Matcha cheesecake

 Adapted from Epicurious, written up by Bijou.  


1 cup (generous) ground shortbread (Lorna Doone) cookies (about 6 ounces)

2 tablespoons melted butter

2 8-ounce packages cream cheese, room temperature (do not use whipped or "light" products)

1/2 cup (packed) fromage blanc, mascarpone or quark

3/4 cup plus 2 tablespoons sugar

4 large eggs

2 tablespoons food grade matcha (green tea) powder


  1. Preheat oven to 350°F.

  2. Mix the crushed cookies with the butter. Press cookie crumbs firmly onto bottom (not sides) of springform pan 

  3. Bake crumbs for 7 minutes. Remove from oven and sit on a wire rack while preparing cheesecake batter.

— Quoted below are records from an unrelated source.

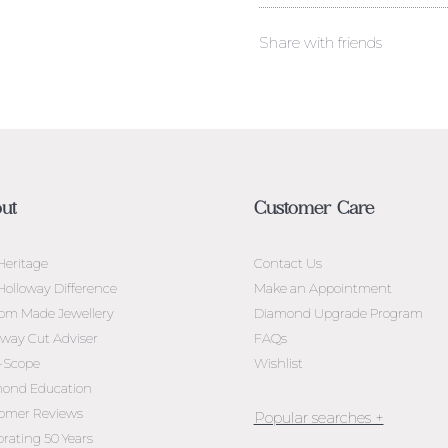
Share with friends
ut
Customer Care
Heritage
Contact Us
Holloway Difference
Make an Appointment
om Made Jewellery
Diamond Upgrade Program
oway Cut Adviser
FAQs
l-Scope
Wishlist
ond Education
omer Reviews
brating 50 Years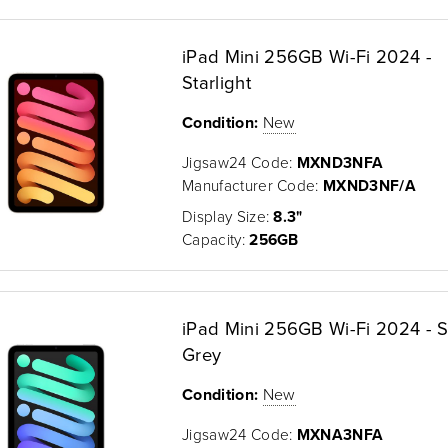
iPad Mini 256GB Wi-Fi 2024 -
Starlight
Condition:
New
Jigsaw24 Code:
MXND3NFA
Manufacturer Code:
MXND3NF/A
Display Size:
8.3"
Capacity:
256GB
iPad Mini 256GB Wi-Fi 2024 - 
Grey
Condition:
New
Jigsaw24 Code:
MXNA3NFA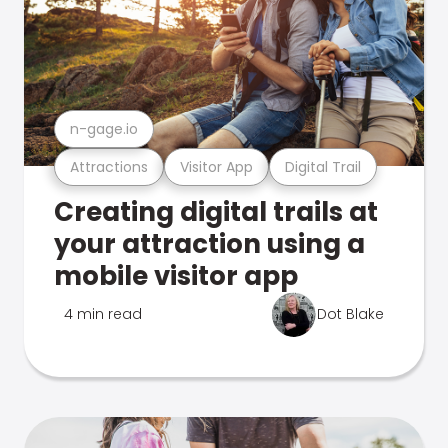
n-gage.io
Attractions
Visitor App
Digital Trail
Creating digital trails at
your attraction using a
mobile visitor app
4 min read
Dot Blake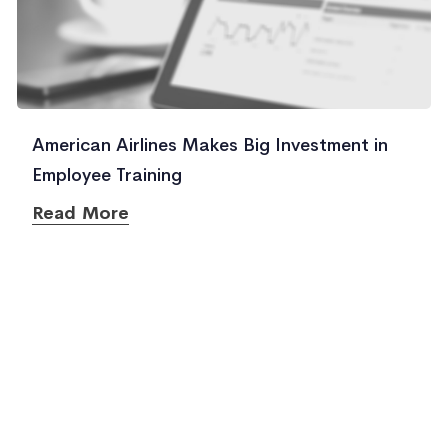
American Airlines Makes Big Investment in
Employee Training
Read More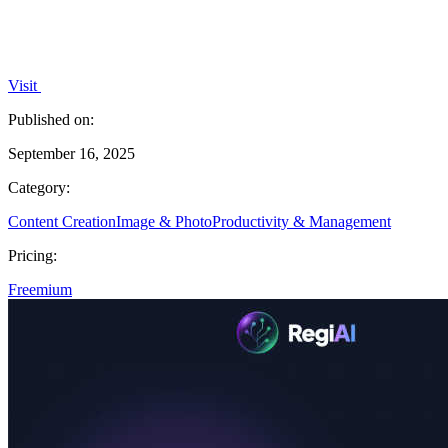
Visit
Published on:
September 16, 2025
Category:
Content Creation
Image & Photo
Productivity & Management
Pricing:
Freemium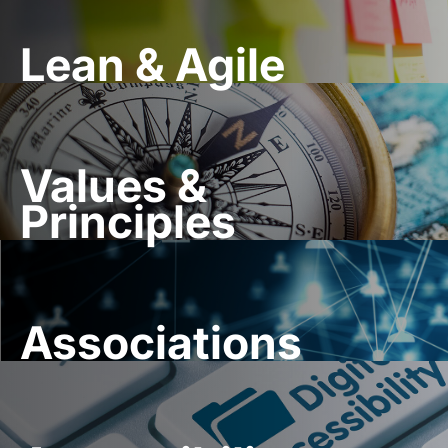
Lean & Agile
Values &
Principles
Associations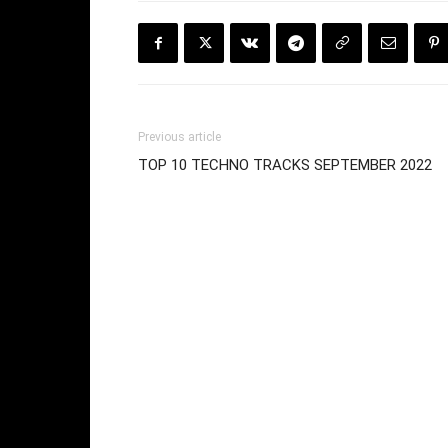
Previous article
TOP 10 TECHNO TRACKS SEPTEMBER 2022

  4. Reduce heat to 325°F.

  5. Wrap springform pan tightly with 2 layers of heavy-duty foil.

  6. Using electric mixer, beat cream cheese, fromage blanc, and sugar in large bowl until smooth. Add eggs 1 at a time, beating until incorporated after each addition. 

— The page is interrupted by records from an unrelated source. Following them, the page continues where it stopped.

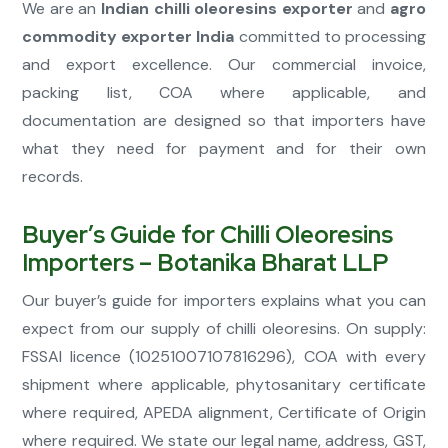
We are an
Indian chilli oleoresins exporter
and
agro
commodity exporter India
committed to processing
and export excellence. Our commercial invoice,
packing list, COA where applicable, and
documentation are designed so that importers have
what they need for payment and for their own
records.
Buyer’s Guide for Chilli Oleoresins
Importers – Botanika Bharat LLP
Our buyer’s guide for importers explains what you can
expect from our supply of chilli oleoresins. On supply:
FSSAI licence (10251007107816296), COA with every
shipment where applicable, phytosanitary certificate
where required, APEDA alignment, Certificate of Origin
where required. We state our legal name, address, GST,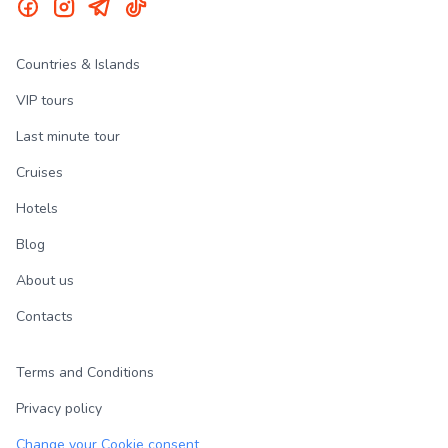
Countries & Islands
VIP tours
Last minute tour
Cruises
Hotels
Blog
About us
Contacts
Terms and Conditions
Privacy policy
Change your Cookie consent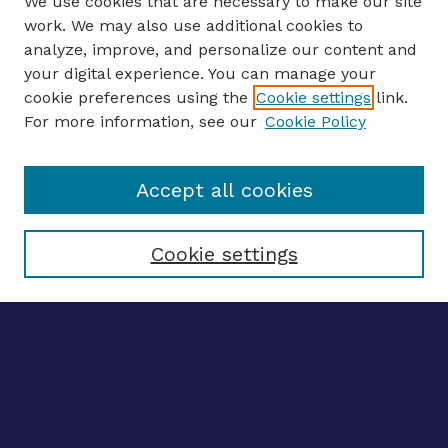
We use cookies that are necessary to make our site
work. We may also use additional cookies to
analyze, improve, and personalize our content and
your digital experience. You can manage your
ENTER SEARCH TERMS
cookie preferences using the
Cookie settings
link.
For more information, see our
Cookie Policy
Enter search terms:
Accept all cookies
Select context to search:
Cookie settings
Advanced search
Notify me via email
CONTRIBUTE WORK
Author FAQ
BROWSE
Collections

  7. Beat in green tea powder until smooth. (If matcha powder is lumpy, put it through a wire strainer or mix with a tiny bit of water to remove lumps.)

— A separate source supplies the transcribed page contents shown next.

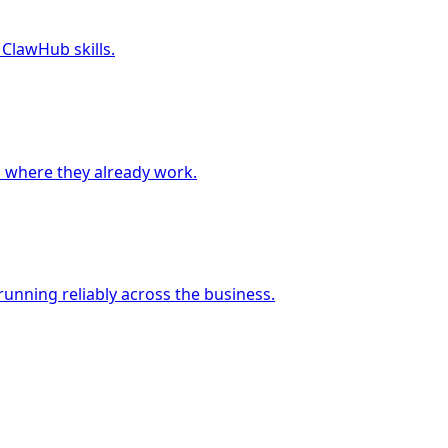
 ClawHub skills.
 where they already work.
unning reliably across the business.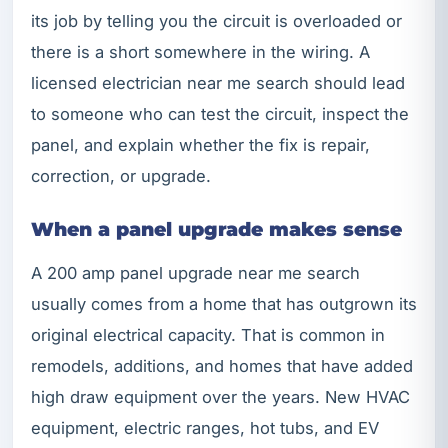
its job by telling you the circuit is overloaded or
there is a short somewhere in the wiring. A
licensed electrician near me search should lead
to someone who can test the circuit, inspect the
panel, and explain whether the fix is repair,
correction, or upgrade.
When a panel upgrade makes sense
A 200 amp panel upgrade near me search
usually comes from a home that has outgrown its
original electrical capacity. That is common in
remodels, additions, and homes that have added
high draw equipment over the years. New HVAC
equipment, electric ranges, hot tubs, and EV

  8. Pour batter over prepared crust in pan. Place cake in roasting pan; add enough hot water to roasting pan to come halfway up sides of springform pan.

  9. Bake cake until set but center moves very slightly when pan is gently shaken, about 1 hour. Remove cake from roasting pan; cool 1 hour at room temperature. Refrigerate uncovered overnight. Then cover and keep refrigerated. (Can be prepared 2 days ahead.)